Ahem. But back to my topic. So yeah... I'm interested in that stuff. What are the ranges that Le Reve deal with? Aromatherapy, skincare, and perfume. What is Le Reve about? Getting other people interested, or more to the point, playing on their interest. Telling people about this stuff, making sales, making money (heh, lets not beat around the bush).
I never used to be completely comfortable with talking in front of big groups of people. I don't know if this would come as a surprise to anyone, but I can be pretty reserved. When I first started directing, I hid behind other people (only at first, mind you - now I'm being accused of taking over too much, but that's a whole other story...)... now I get a thrill from talking in front of groups of people - at least, about stuff that I'm confident about.
My point being, I could definitely do this party stuff. The only thing I'm not sure about is the whole... selling aspect. I don't like being a sales person (which is probably why I'm only on the registers at work, and not on the floor trying to make people buy $500 golf sets...), and I don't like shoving opinions down someone's throat. Ideas, yes. Opinions, no. So this could be an interesting test of principles.
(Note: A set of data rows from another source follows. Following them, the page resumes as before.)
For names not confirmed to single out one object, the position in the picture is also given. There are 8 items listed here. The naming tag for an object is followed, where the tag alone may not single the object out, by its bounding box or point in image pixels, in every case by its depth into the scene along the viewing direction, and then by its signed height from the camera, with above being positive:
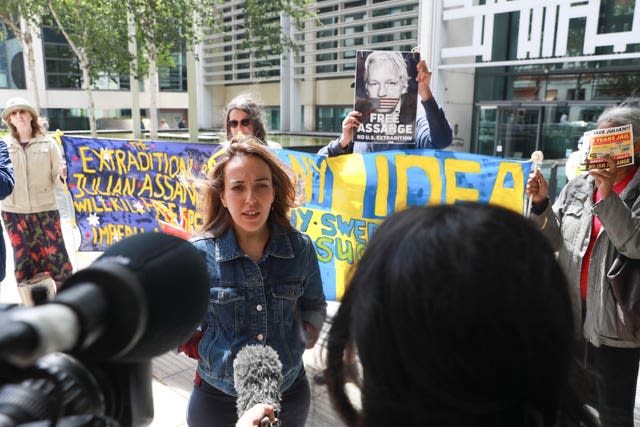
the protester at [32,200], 4.68 -0.76
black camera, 0.60 -0.35
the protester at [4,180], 3.66 -0.47
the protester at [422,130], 3.35 -0.08
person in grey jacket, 2.26 -0.59
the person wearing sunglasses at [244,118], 3.60 -0.01
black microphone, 0.58 -0.24
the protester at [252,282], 1.89 -0.62
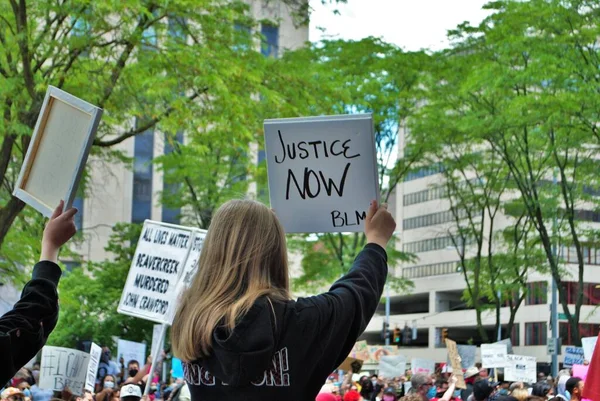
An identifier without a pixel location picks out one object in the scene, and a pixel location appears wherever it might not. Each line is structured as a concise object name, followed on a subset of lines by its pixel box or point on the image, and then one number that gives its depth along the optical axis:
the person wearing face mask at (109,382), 13.97
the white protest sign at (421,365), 26.49
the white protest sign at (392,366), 25.94
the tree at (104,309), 36.22
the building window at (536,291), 37.74
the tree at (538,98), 24.69
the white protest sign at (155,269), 12.22
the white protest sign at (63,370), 11.24
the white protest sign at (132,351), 23.56
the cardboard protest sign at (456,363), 16.72
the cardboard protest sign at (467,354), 27.59
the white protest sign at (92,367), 12.63
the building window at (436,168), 33.35
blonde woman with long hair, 2.95
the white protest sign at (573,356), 24.11
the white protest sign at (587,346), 19.67
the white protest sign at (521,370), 22.08
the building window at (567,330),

Some other reasons for why I'm considering this Le Reve job... it's extra money. For example: for doing 2 parties each week, you can earn $800 a month. Not too bad for what, 6 hours work?! It's about what I earn working at Rebel, for doing 16 hours or so a week. Of course, I'd keep working at Rebel, because you have no idea how these things could turn out. But I'm trying to save to go overseas next year, and I have a feeling that next semester at Uni, money worries are going to crop up again. If I had some extra money to fall back on, to go into Savings, or pay for textbooks, or whatever... I could stop worrying about money so much. And wouldn't that be a wonderful feeling.
And who knows? Maybe I need to get out and do more things that interest me, so that I can stop feeling as though I have no real purpose in life. I have my drama, but that doesn't seem to be enough. This sort of thing could be incredibly self- empowering, and even if it doesn't work out, it would give me an idea at least. You should never wipe out options until you've tried them. That's my theory, anyway.
However, my only other worry is the time issue... I've been well-known for over commiting myself and having nervous breakdowns towards the end of every semester for the last year and a half (or longer?)... However, if I organise myself well (and how often have I said that?!)... and plus, if it can help offset some of my money worries, maybe I wouldn't have to work at Rebel as much... so maybe it will all work out that way.
So I'll go to the training night next Monday, and I'll take it from there. Maybe it will be for me, or maybe it won't, but I can only try. Right?